▸ **Учебный текст**:
При следующем свидании я попросила у Бокля совета насчет чтения по истории; он сказал на это, что большинство читает слишком много и слишком мало думает, что при чтении надо делать как можно больше выписок и почаще их пересматривать. Он рекомендовал мне читать Лингарда не только потому, что это хороший писатель, но и потому еще, что мне, как ортодоксальной протестантке, было бы полезно ознакомиться с противоположной точкой зрения на предмет.

▸ **Представленные записи**:
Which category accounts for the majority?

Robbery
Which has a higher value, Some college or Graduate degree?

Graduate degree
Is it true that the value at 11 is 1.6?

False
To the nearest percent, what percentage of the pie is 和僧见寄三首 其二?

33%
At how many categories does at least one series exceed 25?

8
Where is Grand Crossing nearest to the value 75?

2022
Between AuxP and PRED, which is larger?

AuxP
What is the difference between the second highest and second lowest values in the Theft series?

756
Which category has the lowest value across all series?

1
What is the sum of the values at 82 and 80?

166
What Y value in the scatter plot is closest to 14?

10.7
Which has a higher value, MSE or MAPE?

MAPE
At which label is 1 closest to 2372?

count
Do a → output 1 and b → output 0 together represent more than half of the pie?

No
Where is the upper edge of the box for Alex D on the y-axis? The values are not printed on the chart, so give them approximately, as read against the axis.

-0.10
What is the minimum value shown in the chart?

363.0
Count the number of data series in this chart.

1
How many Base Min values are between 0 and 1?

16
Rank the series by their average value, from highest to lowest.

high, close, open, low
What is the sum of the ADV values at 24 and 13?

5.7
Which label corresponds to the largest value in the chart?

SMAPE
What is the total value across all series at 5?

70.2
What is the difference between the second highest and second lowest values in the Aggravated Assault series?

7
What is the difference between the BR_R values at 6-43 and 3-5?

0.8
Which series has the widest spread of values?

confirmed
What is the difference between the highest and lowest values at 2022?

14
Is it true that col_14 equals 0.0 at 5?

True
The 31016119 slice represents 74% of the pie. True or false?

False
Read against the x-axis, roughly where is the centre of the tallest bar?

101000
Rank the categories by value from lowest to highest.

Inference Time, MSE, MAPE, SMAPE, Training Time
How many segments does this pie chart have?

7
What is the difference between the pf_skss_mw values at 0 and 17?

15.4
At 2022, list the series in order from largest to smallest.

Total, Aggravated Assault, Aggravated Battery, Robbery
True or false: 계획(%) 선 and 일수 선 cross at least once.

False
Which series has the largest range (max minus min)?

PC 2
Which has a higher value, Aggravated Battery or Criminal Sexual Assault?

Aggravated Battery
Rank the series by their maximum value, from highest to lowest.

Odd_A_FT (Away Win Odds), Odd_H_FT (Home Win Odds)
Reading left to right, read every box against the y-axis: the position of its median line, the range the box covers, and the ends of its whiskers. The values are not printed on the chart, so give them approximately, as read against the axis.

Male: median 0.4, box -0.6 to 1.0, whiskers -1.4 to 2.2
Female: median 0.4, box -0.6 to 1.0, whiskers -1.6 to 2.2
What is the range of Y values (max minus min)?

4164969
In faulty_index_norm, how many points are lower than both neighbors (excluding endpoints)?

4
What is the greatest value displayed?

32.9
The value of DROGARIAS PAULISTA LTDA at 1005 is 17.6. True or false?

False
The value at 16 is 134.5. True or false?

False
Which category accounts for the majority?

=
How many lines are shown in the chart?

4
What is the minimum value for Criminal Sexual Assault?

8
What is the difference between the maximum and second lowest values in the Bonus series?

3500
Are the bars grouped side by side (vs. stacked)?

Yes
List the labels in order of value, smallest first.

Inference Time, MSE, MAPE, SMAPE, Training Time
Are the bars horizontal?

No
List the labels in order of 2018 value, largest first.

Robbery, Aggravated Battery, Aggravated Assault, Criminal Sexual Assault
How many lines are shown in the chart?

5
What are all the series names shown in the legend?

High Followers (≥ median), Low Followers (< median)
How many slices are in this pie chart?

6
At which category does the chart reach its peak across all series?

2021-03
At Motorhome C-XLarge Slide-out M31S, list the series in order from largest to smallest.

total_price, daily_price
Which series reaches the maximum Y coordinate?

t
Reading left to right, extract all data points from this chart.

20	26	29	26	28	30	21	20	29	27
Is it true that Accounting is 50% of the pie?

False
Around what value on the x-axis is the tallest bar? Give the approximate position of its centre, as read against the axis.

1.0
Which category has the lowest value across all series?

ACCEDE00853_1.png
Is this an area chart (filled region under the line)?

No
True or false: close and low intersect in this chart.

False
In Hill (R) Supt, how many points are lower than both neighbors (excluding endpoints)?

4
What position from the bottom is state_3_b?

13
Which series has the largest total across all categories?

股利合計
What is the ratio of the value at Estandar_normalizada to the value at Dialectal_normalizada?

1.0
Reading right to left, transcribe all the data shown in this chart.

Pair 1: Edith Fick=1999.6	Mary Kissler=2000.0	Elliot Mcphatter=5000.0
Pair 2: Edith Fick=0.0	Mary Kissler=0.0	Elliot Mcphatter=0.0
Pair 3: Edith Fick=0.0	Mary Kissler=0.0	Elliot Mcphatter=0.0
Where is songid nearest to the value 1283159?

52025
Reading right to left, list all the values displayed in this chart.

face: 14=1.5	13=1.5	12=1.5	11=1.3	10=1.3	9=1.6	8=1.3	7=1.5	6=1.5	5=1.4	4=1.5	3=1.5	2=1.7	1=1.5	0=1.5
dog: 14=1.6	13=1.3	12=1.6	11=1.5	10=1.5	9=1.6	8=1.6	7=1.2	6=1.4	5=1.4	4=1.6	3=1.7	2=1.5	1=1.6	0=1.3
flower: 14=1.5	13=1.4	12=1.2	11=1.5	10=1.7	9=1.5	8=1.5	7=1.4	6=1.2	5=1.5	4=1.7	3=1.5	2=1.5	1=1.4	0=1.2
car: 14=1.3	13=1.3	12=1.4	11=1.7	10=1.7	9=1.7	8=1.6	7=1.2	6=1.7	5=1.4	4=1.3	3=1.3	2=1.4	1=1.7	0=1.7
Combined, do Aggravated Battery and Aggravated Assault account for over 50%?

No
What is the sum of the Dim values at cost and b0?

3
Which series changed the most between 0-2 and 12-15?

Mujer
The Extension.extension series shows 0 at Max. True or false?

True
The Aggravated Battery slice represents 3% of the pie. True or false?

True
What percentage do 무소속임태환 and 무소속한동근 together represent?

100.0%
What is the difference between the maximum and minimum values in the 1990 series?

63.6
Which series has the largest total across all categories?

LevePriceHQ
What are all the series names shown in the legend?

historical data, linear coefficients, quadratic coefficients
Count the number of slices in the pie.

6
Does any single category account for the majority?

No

▸ **Обязательные задания**:
**A)** Что, по словам Бокля в учебном тексте, делает большинство людей при чтении?
**B)** Продолжите учебный текст о советах Бокля по чтению истории, начав сразу после его последнего предложения.
Записи представляют собой отдельный материал.

▸ **Ответы по номерам**:
**A)** Большинство читает слишком много и слишком мало думает.

**B)**
С первого же свидания я убедилась, что умственные дарования Бокля представляют из себя нечто из ряда вон выходящее. Но сам он показался мне холодным, нечувствительным человеком, для которого отдельный человек не значит ничего и чьи помыслы устремлены лишь на интересы массы, большинства. Мало-помалу, однако, я убедилась, что мое мнение далеко не справедливо. Я увидела, что в Бокле два человека: один – тот самый, который написал «Историю цивилизации» и всегда в своих рассуждениях становился на самую широкую и отвлеченную точку зрения, с которой счастье личности сравнительно с общим благом не значит ничего; другой – нежный и внимательный даже к детям, их маленьким радостям и горестям.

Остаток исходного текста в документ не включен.